Censure strategy clear, but also risky
The opposition bloc has resolved one key issue for the upcoming no-confidence debate. But the jury is still out on the alliance’s late agreement to single out the prime minister and his top lieutenants while leaving their coalition allies on the fence.
The merit of the strategy is that attacking Prime Minister Prayut Chan-o-cha, Deputy Prime Minister Prawit Wongsuwan, Deputy Prime Minister Wissanu Krea-ngam, Interior Minister Anupong Paochinda, Foreign Minister Don Pramudwinai and Deputy Agriculture Minister Thammanat Prompao can drive a wedge between the Palang Pracharat Party, which is the coalition core, and its allies.
Problem is that with that list of targets, the opposition risks making the censure an ideological battlefield. With the economy facing specific, complicated and sophisticated threats and public health threatened by the fearsome coronavirus, it’s highly debatable whether the opposition’s censure strategy is a good idea.
Zooming in on military-related characters will allow or enhance criticism against the prime minister, something the opposition wants. Yet going into the debate waving an ideological flag is a gamble, not least because ideology has been something debated inside and out for years, both inside and outside Parliament. Moreover, such a debate can be hard to control. What if speakers from the Future Forward Party and Thai Liberal Party leader Seripisut Temiyavet choose to spend precious time speaking about coups and parliamentary “dictatorship” enforced by appointed senators? The opposition will have three days at most, and an ideological debate, certain to spark protests and counter-protests, can take a big chunk of time out of that
Some analysts think that for the censure’s sake and the opposition’s own good, ideological talks should be avoided or at least minimized. Here are reasons why:
- Thailand is divided, and attacking the government ideologically at the no-confidence debate will not change extremely-polarized public opinions on who deserve to rule. Only solid, credible evidence of incompetency and corruption will.
- If the opposition has solid and credible evidence of graft and inefficiency, bringing up ideologies could blur the issue, giving the government a chance to weaken accusations by decrying “bias” or “conspiracy.”
- The opposition is not equipped with eloquent speakers who can attack the government on ideological points, anyway. Thanathorn Juangroonruangkit is not there, and neither are the likes of Sudarat Keyuraphan and Chaturon Chaisang. A serious case against Future Forward adds to uncertainties.
- Previous ideological attacks have failed to prevent the rise of the Prayut government. Opinion polls have all but confirmed the public are “bored” with hearing about problems that do not directly concern them. On the other hand, opinion polls also state that the Thai public are strongly in favour of a no-confidence session, meaning Thais are eager to hear about problems within this government that are not ideological. For example, the question whether “economic ministries” are going separate ways is rumbling, and the opposition should tackle it as a practical, not ideological, matter.

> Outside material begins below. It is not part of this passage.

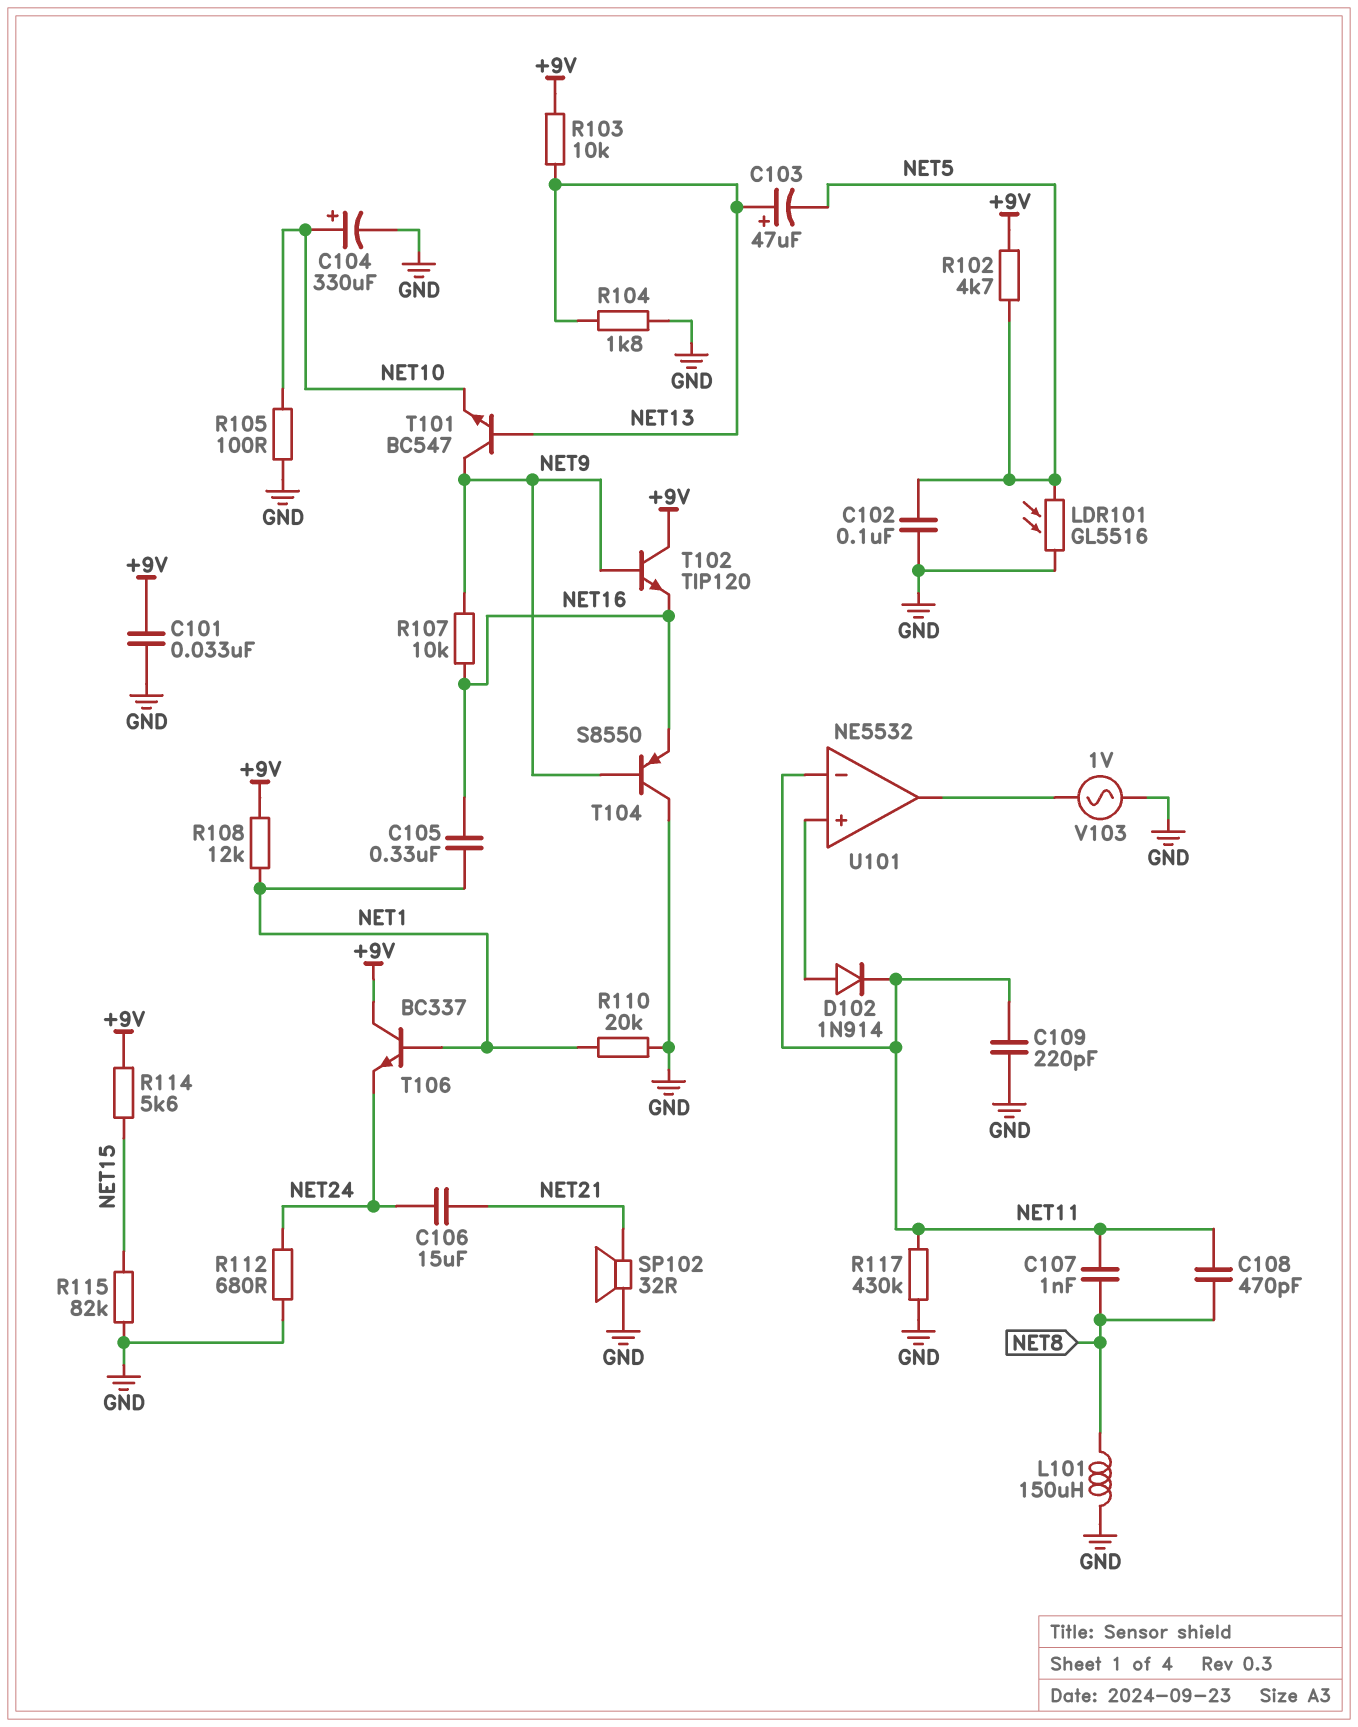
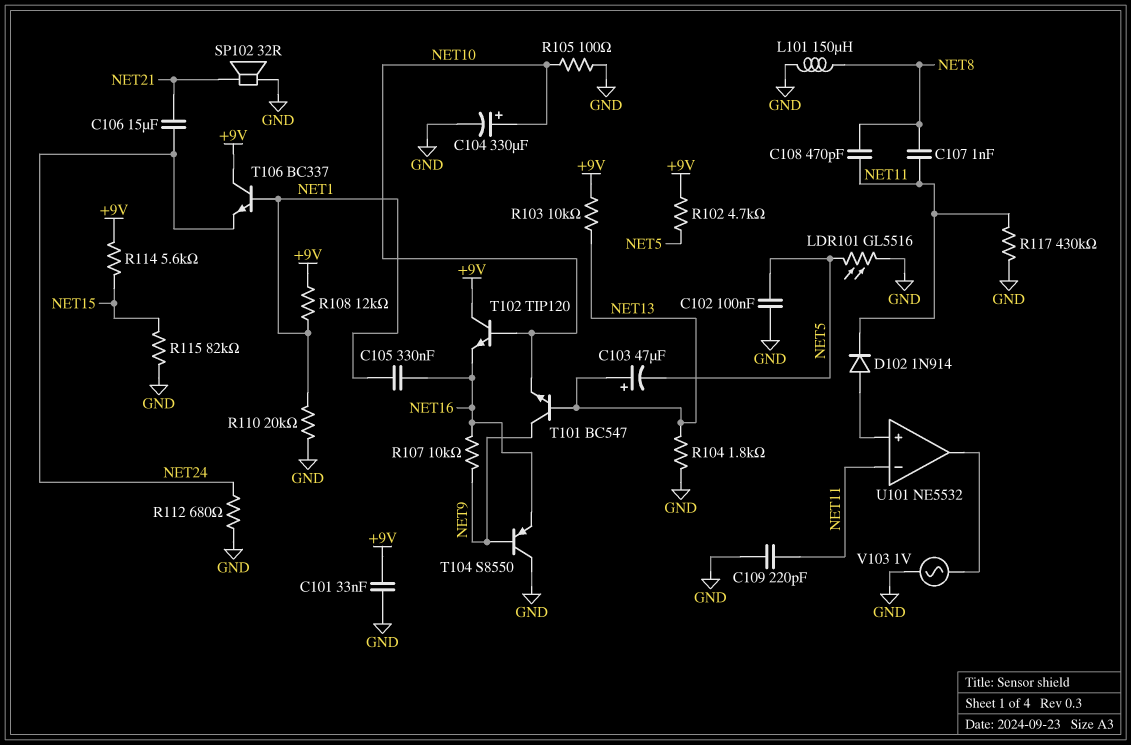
T102: NPN TIP120 (B NET9, C +9V, E NET16) -> NPN TIP120 (B NET10, C +9V, E NET16)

- Non-ideological issues such as industrial dust, the coronavirus, corruption or inefficiency can give rise to ideological issues later. In other words, if the opposition manages to convince the Thai public that the Prayut government does not deserve to rule on grounds of corruption and incompetence, public opinions will automatically turn to the Constitution that put the administration in power in the first place.
- Ideological attacks can unite the government bloc. Corruption charges will open or widen rifts within the ruling coalition. Thailand’s political history shows convincingly that although ministers censured for corruption always won in the end, reliable charges against them led to serious splits among government MPs, or even withdrawals of support later.
- With the no-confidence taking place amid pressing non-ideological issues, effects caused by “boring” ideological information will last even shorter. Only fresh, staggering evidence of bad practices will carry on to the next year.
- Assuming the government will win no matter what, “loss” associated with ideological battles is less meaningful than “loss” that follows attempts to expose graft or ineffectiveness. “Parliamentary dictatorship” is when the majority whitewashes wrongdoings, not when the majority defends a debatable concept.
Apparently, opposition parties have had a long debate on which strategy it should take _ singling out those with traces of “military intervention” while leaving the likes of Democrat and Bhumjaithai parties untouched, or going random based on information at hands. The censure list shows quite clearly what path the opposition bloc has chosen.
A lot harder to tell is whether the now-agreed strategy will work.